Each week you have an assigned weekly reading to which you will submit an email response. These responses will be used to shape the week's lecture and discussion.
Logitstics:
- Send in the email body, not an attachment. Please use sparingly: you may submit solutions to exercises as a pdf if not possible to do so in an email body.
- CC the course graders, Ritu (rraut2 'at' wisc 'dot' edu) and Shubham (agarwal68 'at' wisc 'dot' edu)
- Submit by 4pm central time on Monday of the week due.
- Send an email to jphanna@cs.wisc.edu with subject line “CS 839: Response for mm/dd” where mm/dd is the date of the Monday when the reading is due.
Possible response types:
- Questions
- Solutions to exercises in the book.
- Critiques or suggestions for extensions.
- What you want to learn more about.
- Thoughts on what you find most important.
In general, there is not a specific required length or number of responses to submit. For your grade, I'm looking for evidence that the reading was completed so it will be helpful to have some mention of a variety of the read scetions throughout your responses. For example, week 1 had two assigned chapters. If your response only concerned chapter 2 then there isn't evidence that chapter 3 was read.
The following are comments / questions from students in week 1 that can serve as a useful model for crafting your responses.
- In the plots on page 29 which compare the (%optimal arm) of the epsilon-greedy strategies for different epsilon, the plot clearly shows that eps=0.1 outperforms eps=0.01. However this is a function of the horizon: if we took say 10^9 steps instead of 10^4, then eps=0.1 will asymptote at playing the optimal arm with at most 0.9 probability, while eps=0.01 will eventually play the optimal arm with probability 0.99, which is obviously better, and with this many steps, the fact that eps=0.1 does better for the first 1000 would be insignificant. Thus it seems like a better strategy would be to be epsilon-greedy for a decaying epsilon. From a more theoretical perspective, any fixed epsilon-greedy strategy will incur linear regret, but maybe there is a sublinear regret bound for playing epsilon-greedy strategy with appropriate decay of epsilon?
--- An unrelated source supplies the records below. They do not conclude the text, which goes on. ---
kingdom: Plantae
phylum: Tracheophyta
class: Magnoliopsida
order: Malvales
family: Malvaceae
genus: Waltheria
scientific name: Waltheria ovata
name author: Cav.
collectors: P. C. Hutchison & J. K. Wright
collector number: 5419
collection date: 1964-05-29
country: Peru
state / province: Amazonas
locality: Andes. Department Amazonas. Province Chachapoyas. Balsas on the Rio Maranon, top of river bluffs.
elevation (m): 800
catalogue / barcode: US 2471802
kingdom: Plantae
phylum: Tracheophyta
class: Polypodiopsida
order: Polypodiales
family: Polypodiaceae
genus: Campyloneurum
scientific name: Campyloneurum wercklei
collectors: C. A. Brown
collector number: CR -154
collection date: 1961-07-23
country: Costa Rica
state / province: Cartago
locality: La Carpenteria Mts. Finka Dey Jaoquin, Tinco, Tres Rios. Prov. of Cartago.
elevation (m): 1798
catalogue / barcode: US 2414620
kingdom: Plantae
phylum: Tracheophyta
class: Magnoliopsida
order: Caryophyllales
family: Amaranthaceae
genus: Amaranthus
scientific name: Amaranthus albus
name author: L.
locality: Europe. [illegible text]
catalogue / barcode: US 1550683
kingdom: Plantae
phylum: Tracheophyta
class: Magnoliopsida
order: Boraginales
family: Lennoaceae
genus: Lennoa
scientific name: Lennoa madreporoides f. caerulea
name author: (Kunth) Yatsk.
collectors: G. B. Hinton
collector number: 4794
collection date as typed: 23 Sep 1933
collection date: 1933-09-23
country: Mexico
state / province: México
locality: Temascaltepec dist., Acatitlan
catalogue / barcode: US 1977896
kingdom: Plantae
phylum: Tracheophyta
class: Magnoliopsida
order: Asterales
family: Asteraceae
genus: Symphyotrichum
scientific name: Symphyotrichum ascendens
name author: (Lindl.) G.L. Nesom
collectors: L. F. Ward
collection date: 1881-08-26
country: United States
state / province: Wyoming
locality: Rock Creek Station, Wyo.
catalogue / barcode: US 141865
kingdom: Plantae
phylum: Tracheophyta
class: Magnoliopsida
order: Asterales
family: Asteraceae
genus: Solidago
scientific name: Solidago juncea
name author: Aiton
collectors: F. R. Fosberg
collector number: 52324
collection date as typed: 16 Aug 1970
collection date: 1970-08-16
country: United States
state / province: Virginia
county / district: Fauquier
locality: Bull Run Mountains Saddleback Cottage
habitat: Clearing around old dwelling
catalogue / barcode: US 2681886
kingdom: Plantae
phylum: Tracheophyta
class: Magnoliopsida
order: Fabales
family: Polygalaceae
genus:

- I would love more insight about why baselines work. Is it easy to determine what the optimal baseline is, and does it have a simple interpretation?
- I don't know anything about Thompson sampling; I'd be very interested in what these algorithms look like. I'm aware that for example UCB motivates algorithms for more general RL settings; is the same true of Thompson sampling?
- In section 2.3, we can see how various values of epsilon impact how well an agent learns. As mentioned, the task (eg. variance of the reward for each arm) can determine how well each epsilon value does. Then, is there some special reason why the ten armed test bed used ten arms and drew the rewards from a standard gaussian? ie. Would we see much different behavior if we used a different k or drew rewards from a different distribution?
- "The reward signal is your way of communicating to the agent what you want achieved, not how you want it achieved". I can see what the authors mean by this, but how would we enforce certain behaviors for very sparse rewards (eg. winning a chess match)? Wouldn't having smaller rewards for achieving subgoals (eg. taking opposing pieces) be helpful?